MARE: Multimodal Alignment and Reinforcement for Explainable Deepfake Detection via Vision-Language Models
It addresses the problem of detecting malicious deepfakes for security applications, representing an incremental improvement with novel integration of existing techniques.
The paper tackles deepfake detection by proposing MARE, a method using multimodal alignment and reinforcement learning to enhance vision-language models, achieving state-of-the-art performance in accuracy and reliability.

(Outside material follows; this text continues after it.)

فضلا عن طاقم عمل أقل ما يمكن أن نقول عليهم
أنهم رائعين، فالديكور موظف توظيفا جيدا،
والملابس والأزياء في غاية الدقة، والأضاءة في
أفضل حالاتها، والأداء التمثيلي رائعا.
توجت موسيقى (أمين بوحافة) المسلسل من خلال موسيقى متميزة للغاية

Deepfake detection is a widely researched topic that is crucial for combating the spread of malicious content, with existing methods mainly modeling the problem as classification or spatial localization. The rapid advancements in generative models impose new demands on Deepfake detection. In this paper, we propose multimodal alignment and reinforcement for explainable Deepfake detection via vision-language models, termed MARE, which aims to enhance the accuracy and reliability of Vision-Language Models (VLMs) in Deepfake detection and reasoning. Specifically, MARE designs comprehensive reward functions, incorporating reinforcement learning from human feedback (RLHF), to incentivize the generation of text-spatially aligned reasoning content that adheres to human preferences. Besides, MARE introduces a forgery disentanglement module to capture intrinsic forgery traces from high-level facial semantics, thereby improving its authenticity detection capability. We conduct thorough evaluations on the reasoning content generated by MARE. Both quantitative and qualitative experimental results demonstrate that MARE achieves state-of-the-art performance in terms of accuracy and reliability.